Dallas — It was opera night at the Dallas Symphony. Conductor Roberto Abbado and tenor Carl Tanner delivered some fine Verdi and Puccini. They ended with the splashy, but not so operatic, Feste Romane (Roman Festivals) by Ottorino Respighi.
Abbado is a famous name in classical music. Let‘s start with his grandfather, violinist Michelangelo Abbado, a violinist and Director of Conservatorio “G. Verdi” in Milan. His father, Marcello Abbado, is a pianist, conductor and composer. His uncle is one of the elites of the podium, Claudio Abbado.
This Abbado, born in 1954, is the Artistic Partner of The Saint Paul Chamber Orchestra. In 2015 he was appointed Music Director of Palau de les Arts Reina Sofia in Valencia, Spain. His résumé has a lot of experience in the opera pit and it certainly showed in his sympathetic partnership with Carl Tanner.
Tanner’s background couldn’t be more different from Abbado’s. He was raised listening to Willie Nelson and Roy Clark. His first musical training was in the choir at Washington-Lee High School in Arlington, Vir. His early career was as a long-haul truck driver and a bounty hunter. A stint as a singing waiter in New York brought him to the attention of the opera world and today his long haul is from one international opera house to another.
The program opened with the overture to Verdi’s opera La Forza del Destino. The opera premiered in 1862 but this overture was added in 1869 when the composer revised the opera. It is a standard in symphony programs and Abbado gave it an energetic performance, but slightly rushed as it barreled to the end.
Tanner has the exactly right voice for the big Verdi and Puccini roles. He can sing quietly and well as release some awesome marinara-sauced high notes.
We heard the prelude to Verdi’s spectacular opera, Aida, followed by the big tenor aria “Celeste Aida.” Tanner sang this well-known aria with a stentorian sound worthy of Radamès, the heroic Captain of the Pharaoh’s Guard in Egypt’s so-called “Old Kingdom.” It was a glorious performance until the very last note.

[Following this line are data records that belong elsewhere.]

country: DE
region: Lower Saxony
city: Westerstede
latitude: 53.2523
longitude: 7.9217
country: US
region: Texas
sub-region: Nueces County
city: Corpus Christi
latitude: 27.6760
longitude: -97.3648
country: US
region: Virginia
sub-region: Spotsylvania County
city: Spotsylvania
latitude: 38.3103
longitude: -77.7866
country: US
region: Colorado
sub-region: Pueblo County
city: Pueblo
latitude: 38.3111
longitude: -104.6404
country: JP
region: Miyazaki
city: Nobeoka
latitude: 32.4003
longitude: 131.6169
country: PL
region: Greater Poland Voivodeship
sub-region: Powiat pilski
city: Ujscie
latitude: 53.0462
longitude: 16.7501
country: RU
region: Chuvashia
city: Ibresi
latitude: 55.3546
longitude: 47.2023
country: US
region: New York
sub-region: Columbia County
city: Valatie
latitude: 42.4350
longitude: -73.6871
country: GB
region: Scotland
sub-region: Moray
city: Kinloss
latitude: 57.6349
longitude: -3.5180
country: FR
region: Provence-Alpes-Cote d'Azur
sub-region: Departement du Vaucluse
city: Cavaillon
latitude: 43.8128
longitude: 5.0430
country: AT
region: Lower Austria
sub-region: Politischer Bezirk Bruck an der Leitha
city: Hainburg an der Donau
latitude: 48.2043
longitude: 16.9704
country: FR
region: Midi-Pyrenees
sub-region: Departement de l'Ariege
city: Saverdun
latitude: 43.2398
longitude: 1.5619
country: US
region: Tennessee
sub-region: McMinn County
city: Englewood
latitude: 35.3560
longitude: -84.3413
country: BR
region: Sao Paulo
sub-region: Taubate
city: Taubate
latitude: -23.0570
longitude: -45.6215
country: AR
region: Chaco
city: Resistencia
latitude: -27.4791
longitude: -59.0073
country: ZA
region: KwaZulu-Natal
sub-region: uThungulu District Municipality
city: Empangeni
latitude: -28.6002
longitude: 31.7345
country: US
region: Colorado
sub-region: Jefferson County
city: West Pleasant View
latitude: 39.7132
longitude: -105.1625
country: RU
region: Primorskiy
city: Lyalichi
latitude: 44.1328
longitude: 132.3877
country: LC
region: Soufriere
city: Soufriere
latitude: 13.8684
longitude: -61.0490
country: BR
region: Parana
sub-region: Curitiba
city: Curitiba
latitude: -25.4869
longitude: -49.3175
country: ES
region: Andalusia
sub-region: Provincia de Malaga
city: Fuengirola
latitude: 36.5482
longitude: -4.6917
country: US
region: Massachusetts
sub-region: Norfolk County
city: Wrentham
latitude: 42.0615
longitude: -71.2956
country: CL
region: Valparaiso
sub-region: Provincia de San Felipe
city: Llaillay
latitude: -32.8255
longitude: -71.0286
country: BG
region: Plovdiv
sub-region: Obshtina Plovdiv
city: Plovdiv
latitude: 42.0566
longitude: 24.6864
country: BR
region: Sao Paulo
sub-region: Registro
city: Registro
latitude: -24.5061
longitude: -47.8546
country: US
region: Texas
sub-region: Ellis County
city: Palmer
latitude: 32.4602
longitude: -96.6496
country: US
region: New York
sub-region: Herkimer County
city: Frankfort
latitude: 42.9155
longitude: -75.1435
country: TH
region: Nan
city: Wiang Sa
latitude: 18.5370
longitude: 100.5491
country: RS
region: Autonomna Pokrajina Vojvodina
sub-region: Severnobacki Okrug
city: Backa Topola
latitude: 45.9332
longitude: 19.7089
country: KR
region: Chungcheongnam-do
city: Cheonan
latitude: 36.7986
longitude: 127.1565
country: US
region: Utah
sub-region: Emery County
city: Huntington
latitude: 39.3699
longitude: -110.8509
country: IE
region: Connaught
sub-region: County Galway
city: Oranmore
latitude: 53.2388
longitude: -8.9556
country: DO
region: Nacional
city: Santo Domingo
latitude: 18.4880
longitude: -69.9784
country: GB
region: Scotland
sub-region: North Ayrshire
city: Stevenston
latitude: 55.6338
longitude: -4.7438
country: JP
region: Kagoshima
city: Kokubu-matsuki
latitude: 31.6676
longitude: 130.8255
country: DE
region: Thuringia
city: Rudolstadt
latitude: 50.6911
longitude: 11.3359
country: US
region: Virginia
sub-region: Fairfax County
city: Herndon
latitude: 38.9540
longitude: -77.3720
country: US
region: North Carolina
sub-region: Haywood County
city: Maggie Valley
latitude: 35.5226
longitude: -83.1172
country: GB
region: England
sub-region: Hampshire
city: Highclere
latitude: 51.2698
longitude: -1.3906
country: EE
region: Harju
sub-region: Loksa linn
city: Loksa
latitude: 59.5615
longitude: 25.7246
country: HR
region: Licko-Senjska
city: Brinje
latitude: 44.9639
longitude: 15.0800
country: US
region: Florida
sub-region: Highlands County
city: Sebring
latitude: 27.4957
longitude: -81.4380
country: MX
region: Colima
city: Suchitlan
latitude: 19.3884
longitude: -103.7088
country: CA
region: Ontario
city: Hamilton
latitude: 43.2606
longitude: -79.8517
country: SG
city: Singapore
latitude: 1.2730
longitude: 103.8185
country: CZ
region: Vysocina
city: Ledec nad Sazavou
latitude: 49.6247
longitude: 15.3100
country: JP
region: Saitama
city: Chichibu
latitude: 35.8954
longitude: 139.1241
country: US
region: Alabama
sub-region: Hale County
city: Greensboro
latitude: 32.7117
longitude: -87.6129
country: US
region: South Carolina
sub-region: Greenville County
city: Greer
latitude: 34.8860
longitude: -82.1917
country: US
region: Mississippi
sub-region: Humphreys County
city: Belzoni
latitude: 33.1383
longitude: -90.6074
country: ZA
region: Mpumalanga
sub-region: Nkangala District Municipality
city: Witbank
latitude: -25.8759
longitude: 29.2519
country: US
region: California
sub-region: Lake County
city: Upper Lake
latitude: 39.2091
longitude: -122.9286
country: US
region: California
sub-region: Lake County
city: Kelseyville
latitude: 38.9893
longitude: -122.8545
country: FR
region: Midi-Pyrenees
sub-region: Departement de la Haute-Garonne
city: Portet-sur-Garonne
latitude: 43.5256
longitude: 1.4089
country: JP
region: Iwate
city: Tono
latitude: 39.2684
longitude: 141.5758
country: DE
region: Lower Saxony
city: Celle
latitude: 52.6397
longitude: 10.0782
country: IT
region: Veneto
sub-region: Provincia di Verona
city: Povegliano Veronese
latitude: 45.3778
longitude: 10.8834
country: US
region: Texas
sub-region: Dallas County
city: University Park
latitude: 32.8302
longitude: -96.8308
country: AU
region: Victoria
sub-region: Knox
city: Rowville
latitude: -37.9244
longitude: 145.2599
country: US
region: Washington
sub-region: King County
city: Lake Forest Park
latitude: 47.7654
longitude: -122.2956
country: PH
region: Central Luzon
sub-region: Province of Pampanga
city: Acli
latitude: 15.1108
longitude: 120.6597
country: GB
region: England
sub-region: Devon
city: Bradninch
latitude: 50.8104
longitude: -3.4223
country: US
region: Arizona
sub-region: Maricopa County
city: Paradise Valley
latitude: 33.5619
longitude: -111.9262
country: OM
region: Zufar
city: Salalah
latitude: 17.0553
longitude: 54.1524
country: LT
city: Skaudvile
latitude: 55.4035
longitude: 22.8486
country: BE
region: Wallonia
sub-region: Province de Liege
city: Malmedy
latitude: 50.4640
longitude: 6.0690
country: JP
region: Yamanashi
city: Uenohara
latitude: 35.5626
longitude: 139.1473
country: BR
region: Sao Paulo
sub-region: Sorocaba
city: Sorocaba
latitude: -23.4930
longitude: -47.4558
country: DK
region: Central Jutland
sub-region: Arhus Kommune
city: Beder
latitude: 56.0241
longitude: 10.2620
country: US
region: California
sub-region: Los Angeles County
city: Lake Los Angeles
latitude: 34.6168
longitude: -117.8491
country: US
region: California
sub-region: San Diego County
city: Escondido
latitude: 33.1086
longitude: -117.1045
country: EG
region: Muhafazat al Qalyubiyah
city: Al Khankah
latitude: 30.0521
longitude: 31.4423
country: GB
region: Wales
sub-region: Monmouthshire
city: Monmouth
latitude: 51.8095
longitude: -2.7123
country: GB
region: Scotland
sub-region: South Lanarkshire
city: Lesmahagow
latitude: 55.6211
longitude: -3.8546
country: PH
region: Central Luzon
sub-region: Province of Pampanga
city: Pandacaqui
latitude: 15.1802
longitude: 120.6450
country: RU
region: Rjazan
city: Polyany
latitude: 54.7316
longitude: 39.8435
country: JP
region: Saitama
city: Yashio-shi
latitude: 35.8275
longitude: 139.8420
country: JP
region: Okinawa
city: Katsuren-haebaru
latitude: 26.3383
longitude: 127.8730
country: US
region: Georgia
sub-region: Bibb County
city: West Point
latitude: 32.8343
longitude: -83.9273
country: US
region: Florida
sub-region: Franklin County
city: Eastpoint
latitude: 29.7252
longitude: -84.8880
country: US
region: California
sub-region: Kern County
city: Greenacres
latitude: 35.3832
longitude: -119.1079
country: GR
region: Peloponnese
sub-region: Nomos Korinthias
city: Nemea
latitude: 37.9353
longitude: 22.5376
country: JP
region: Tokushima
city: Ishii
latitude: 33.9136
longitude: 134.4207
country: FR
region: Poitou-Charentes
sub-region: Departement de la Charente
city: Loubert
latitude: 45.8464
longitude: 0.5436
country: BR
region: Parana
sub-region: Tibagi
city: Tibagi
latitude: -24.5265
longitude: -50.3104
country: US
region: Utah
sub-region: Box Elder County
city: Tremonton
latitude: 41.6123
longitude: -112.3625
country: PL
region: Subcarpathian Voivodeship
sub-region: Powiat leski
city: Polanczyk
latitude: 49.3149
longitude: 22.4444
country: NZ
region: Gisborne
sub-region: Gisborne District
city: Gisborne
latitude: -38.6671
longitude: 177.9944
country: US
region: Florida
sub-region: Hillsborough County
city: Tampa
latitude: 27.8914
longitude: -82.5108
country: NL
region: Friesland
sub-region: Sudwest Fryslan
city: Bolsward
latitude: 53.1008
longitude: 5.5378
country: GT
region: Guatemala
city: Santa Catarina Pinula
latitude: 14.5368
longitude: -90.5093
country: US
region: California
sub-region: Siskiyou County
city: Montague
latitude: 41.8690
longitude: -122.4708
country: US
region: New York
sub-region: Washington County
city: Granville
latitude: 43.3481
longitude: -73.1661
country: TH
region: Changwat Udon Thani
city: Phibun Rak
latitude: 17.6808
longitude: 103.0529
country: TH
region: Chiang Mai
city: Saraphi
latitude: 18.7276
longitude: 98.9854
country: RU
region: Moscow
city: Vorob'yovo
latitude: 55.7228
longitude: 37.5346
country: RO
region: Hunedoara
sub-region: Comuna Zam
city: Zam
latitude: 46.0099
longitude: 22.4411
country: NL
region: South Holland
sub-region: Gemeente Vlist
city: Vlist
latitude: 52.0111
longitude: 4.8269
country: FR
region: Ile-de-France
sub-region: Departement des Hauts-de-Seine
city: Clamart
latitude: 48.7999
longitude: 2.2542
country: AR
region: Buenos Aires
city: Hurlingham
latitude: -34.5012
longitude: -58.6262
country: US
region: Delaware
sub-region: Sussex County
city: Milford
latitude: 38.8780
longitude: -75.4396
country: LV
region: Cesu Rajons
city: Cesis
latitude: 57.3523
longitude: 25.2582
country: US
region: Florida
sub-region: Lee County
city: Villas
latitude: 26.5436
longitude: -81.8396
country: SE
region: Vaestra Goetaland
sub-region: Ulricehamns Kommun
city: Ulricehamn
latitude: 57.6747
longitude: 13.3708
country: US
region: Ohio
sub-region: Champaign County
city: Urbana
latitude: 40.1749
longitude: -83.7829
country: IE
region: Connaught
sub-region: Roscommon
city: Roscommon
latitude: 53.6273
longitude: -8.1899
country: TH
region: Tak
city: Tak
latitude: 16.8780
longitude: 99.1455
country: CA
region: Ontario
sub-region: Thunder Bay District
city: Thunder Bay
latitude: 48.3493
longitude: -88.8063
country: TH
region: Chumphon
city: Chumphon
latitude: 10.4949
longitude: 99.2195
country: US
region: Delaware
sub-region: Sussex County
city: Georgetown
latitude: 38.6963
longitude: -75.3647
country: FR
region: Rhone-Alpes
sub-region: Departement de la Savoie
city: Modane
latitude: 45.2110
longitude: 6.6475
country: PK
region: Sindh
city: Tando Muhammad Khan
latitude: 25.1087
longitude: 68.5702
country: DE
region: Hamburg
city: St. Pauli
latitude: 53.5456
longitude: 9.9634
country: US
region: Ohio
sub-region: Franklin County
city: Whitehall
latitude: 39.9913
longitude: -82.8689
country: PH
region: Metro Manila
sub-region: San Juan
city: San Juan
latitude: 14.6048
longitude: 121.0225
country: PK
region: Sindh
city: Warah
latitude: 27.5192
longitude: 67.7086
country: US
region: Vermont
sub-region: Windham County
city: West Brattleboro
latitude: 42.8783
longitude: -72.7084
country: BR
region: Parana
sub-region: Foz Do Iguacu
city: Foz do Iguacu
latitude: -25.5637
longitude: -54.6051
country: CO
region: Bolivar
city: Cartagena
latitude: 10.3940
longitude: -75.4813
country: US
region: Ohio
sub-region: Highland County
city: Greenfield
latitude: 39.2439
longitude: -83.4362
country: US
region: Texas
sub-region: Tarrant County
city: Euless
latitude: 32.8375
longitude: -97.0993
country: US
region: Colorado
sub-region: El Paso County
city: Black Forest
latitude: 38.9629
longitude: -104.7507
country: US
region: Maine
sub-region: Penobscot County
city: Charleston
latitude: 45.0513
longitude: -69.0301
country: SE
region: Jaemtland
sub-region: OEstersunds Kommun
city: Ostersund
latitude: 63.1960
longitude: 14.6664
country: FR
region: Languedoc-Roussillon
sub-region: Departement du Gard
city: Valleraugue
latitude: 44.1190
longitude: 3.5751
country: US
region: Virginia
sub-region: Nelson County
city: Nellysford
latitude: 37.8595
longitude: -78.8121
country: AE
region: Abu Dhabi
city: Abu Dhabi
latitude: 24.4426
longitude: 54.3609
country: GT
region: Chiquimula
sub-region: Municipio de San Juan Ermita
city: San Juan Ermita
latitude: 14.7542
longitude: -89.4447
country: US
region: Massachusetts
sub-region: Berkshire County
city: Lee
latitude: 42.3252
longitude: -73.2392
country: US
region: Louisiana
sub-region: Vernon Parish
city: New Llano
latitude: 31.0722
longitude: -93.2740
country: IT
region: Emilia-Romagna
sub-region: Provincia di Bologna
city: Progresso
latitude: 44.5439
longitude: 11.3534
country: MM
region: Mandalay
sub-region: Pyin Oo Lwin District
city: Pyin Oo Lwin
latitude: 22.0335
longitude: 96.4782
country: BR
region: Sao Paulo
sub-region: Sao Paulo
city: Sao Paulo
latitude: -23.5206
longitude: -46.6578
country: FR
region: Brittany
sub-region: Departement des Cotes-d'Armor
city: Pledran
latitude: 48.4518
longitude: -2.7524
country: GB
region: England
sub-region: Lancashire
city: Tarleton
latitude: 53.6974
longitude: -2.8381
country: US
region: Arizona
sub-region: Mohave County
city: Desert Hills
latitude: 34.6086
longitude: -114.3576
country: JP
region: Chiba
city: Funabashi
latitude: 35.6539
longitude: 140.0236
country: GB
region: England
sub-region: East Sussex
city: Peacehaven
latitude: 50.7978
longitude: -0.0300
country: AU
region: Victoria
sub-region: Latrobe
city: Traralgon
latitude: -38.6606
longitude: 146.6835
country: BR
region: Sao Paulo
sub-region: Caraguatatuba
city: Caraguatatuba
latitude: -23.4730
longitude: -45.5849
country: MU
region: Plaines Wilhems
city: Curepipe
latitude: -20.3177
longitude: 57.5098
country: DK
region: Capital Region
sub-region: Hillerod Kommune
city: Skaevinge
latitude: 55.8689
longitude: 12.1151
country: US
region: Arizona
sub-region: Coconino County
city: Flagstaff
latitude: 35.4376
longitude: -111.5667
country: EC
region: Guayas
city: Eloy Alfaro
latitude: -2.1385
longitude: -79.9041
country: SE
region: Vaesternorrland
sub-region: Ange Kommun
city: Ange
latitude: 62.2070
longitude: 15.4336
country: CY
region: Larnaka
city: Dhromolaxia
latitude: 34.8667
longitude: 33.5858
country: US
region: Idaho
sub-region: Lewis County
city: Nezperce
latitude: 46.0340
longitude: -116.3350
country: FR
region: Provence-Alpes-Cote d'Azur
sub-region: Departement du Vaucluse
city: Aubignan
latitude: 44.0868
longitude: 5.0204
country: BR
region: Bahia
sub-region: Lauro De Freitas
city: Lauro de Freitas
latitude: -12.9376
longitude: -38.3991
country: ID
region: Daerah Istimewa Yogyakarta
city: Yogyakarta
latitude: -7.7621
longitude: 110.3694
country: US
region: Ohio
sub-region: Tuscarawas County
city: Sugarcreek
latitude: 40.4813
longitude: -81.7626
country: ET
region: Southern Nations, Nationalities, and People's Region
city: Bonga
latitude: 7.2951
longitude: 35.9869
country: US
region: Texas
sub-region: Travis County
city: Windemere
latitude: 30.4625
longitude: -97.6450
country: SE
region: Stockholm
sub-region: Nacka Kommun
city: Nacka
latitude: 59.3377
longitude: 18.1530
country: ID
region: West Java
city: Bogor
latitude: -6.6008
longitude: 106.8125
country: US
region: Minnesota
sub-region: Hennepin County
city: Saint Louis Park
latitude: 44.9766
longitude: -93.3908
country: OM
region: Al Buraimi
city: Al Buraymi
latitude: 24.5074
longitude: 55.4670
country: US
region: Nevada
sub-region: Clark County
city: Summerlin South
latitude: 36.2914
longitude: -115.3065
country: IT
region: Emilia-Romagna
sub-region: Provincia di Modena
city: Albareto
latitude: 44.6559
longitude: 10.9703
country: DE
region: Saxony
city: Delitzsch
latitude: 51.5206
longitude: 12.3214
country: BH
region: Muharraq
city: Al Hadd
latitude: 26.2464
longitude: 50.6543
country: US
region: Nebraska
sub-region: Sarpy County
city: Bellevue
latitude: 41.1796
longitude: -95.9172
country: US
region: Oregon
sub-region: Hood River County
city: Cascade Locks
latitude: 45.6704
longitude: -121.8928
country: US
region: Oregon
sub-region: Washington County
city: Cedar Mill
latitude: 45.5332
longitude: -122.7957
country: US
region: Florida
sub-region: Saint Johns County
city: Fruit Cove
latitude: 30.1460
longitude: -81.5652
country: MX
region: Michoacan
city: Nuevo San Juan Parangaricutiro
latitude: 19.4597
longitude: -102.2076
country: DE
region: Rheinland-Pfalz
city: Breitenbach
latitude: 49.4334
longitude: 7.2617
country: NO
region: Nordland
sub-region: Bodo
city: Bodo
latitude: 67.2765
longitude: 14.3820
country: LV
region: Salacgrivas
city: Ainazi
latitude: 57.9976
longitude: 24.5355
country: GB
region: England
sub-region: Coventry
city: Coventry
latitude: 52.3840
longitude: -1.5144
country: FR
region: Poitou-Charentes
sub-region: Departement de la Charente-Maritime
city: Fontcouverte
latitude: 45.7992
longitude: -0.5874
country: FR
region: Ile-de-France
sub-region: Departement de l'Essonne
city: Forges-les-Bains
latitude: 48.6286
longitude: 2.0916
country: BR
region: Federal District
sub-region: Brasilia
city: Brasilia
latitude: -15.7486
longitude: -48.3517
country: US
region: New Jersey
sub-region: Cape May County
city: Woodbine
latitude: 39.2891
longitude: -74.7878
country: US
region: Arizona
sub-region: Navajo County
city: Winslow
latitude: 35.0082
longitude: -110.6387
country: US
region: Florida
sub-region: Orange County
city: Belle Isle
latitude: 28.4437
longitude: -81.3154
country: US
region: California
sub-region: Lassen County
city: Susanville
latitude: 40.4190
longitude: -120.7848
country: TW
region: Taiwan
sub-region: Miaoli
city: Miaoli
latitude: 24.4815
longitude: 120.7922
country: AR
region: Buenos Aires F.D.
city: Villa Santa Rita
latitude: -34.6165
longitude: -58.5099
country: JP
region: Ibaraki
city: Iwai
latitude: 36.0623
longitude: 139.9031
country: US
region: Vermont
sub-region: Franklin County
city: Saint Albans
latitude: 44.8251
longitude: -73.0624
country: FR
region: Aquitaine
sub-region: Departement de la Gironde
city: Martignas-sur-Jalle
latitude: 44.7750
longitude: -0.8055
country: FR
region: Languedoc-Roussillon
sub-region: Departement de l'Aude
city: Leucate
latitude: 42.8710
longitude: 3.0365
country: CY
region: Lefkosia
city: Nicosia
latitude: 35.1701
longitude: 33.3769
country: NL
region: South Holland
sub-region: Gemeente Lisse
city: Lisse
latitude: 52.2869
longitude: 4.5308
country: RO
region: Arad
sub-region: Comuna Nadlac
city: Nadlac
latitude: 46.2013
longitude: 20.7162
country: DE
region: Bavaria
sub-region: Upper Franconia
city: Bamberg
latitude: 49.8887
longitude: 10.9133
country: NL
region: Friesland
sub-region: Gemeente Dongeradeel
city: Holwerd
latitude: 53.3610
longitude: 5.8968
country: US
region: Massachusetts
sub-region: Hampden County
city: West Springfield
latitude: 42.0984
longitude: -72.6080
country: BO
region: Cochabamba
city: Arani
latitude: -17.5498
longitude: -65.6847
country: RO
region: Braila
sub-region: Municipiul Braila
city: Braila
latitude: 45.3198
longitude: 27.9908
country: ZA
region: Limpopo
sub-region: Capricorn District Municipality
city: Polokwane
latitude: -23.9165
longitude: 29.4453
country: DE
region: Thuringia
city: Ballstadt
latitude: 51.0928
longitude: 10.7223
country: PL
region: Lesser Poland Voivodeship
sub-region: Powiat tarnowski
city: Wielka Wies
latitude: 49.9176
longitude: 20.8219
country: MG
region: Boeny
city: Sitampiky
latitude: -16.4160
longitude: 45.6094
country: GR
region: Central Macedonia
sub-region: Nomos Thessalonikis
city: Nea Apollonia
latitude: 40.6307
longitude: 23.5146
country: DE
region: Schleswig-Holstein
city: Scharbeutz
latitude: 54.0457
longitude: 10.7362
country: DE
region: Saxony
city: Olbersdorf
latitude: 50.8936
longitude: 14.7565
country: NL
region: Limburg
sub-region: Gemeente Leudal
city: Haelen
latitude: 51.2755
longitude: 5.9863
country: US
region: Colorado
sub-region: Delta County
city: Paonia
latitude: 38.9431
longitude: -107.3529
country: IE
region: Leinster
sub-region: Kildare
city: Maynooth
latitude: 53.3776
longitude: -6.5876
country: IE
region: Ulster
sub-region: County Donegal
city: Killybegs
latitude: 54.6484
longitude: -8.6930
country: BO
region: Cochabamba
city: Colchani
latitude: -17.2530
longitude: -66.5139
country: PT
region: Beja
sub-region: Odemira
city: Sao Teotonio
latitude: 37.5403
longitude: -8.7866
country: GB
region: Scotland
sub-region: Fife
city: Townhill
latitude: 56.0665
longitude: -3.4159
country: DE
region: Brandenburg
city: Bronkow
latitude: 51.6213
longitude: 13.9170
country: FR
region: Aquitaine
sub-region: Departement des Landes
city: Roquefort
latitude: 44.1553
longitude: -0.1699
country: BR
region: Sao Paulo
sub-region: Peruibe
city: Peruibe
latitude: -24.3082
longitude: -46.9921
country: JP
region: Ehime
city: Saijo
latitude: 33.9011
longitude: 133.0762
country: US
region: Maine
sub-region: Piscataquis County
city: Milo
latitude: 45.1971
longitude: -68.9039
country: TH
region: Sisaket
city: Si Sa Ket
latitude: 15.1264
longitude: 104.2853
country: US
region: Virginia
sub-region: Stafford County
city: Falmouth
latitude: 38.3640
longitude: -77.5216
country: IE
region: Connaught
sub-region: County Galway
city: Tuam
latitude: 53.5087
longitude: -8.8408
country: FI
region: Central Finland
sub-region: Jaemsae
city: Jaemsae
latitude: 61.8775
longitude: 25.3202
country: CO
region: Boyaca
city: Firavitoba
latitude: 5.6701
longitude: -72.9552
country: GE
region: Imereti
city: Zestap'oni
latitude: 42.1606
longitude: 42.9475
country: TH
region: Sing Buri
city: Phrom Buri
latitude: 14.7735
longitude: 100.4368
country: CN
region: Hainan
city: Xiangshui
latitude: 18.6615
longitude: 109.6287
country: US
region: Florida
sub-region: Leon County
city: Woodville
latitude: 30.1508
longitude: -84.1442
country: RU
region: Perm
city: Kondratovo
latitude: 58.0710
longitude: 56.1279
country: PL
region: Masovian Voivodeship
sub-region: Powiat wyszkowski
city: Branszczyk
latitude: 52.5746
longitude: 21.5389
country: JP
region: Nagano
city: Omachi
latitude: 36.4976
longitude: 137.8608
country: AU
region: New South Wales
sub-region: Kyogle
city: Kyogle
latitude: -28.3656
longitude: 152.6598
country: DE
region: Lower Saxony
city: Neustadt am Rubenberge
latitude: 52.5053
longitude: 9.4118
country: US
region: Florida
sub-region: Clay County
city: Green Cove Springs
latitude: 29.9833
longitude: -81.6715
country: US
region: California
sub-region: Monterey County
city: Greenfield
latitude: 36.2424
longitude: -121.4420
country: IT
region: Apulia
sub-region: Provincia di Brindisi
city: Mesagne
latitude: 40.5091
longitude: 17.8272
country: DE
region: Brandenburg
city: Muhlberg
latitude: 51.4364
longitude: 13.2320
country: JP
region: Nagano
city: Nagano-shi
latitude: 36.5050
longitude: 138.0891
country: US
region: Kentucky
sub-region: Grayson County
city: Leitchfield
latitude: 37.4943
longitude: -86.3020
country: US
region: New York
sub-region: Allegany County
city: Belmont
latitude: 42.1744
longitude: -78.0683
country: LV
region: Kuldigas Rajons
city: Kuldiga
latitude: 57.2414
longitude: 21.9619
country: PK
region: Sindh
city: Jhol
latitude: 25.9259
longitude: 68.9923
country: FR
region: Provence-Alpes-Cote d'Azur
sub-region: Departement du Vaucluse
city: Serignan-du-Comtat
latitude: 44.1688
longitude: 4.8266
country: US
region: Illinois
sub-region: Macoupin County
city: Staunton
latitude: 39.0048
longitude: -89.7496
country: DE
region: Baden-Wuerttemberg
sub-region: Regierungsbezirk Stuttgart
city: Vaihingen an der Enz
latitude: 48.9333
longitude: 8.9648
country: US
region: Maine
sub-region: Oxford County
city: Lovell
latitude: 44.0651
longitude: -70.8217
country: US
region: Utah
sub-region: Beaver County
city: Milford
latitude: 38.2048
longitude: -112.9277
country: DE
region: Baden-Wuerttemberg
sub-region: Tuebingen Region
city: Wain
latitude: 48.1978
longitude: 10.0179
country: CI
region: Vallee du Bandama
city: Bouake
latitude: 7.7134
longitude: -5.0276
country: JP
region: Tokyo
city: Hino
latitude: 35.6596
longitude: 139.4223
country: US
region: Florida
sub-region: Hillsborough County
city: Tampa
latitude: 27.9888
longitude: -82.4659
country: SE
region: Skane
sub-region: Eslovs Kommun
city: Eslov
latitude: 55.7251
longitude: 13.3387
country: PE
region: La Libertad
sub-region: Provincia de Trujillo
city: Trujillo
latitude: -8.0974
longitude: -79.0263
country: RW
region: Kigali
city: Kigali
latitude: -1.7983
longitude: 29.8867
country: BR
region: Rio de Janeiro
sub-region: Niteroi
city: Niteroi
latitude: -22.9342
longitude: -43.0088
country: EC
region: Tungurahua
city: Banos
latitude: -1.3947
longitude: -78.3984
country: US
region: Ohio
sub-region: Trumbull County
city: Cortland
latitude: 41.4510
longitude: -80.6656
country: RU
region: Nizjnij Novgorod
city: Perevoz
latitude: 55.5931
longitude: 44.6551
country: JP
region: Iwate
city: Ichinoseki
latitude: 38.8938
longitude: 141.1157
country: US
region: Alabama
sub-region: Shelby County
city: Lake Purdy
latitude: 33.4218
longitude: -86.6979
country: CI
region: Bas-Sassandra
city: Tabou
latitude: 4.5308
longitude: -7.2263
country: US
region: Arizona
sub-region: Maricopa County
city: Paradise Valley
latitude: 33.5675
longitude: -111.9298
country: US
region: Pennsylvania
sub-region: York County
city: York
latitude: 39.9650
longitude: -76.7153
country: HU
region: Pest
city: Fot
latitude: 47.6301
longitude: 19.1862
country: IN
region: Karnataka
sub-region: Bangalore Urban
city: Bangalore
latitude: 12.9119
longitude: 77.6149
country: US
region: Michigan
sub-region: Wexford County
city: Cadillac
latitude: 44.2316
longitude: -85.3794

This note, a high B-flat, is notorious among singers and opera buffs because it is supposed to be sung softly, marked pianissimo, with the added instruction morendo (“dying away”). Historically, tenors have clobbered this note super fortissimo but, more and more, tenors are doing as Verdi asked. Tanner, who can follow the composer’s intention, chose to knock it out of the park.
Other heroic arias, with less controversial endings, were beautifully sung, with a ringing tenor that more than filled the Meyerson Symphony Center. We heard “Di Quella pira” from Verdi’s Il travatore. Puccini’s “Ch’ella mi credi” is from one of his lesser-performed opera, La fanciulla del west (The Girl of the Golden West). The aria suffers in a concert setting from the lack of a satisfactory tacked-on ending.
Tanner ended his part of the program with…you’ll never guess what. Of course, it had to be Puccini’s “Nessun Dorma” from his opera Turandot, but has taken on a post-opera life of its own. Tanner’s final high note was so magnificent that he decided to hold it a while longer for our enjoyment.
Abbado conducted some other well-known operatic selections. The “Triumphal March and Ballet Music” from Aida was beautifully played, although the procession would have had to move right along at his tempo for the march.
One rarity graced the program, Puccini’s youthful Preludio sinfonico. The 24-year-old composer wrote it for his final exam from the Conservatory of Milan. All the hallmarks of his later work are present, albeit in rudimentary form. The autograph manuscript was discovered in three separate fragments so, perhaps the composer tried, unsuccessfully, to destroy it. Probably this is because he harvested the music for use in his first operas.
The program ended with Feste Romane (Roman Festivals) by Respighi. This is the final composition in his trilogy of symphonic works about Rome, past and present (well, at least up to 1928). The others are the Pines of Rome (1916) and the Fountains of Rome (1924).
It is quite colorful, extravagantly orchestrated, and the most difficult of the three to play, which is why it is a rarity on symphonic programs. The first movement is “Circuses,” and is a musical depiction of gladiators battling to the death. The second depicts the Christian Jubilee, which occurs every 50 years. Next is the Harvest of October. The work concludes with Epiphany, which happens in the Piazza Navona.
It is a noisy affair, with no depths to plumb. The Dallas Symphony gave it a spectacular performance, despite Abbado’s swift tempi. It created a bit of amusement at the end, as the tempissimo Abbado set caused him to turn the pages of his (obviously required) score in a comedic manner. One super-quick page turn that occurred in an unfortunate moment of orchestral silence ripped through the hall with Tanner’s resonance.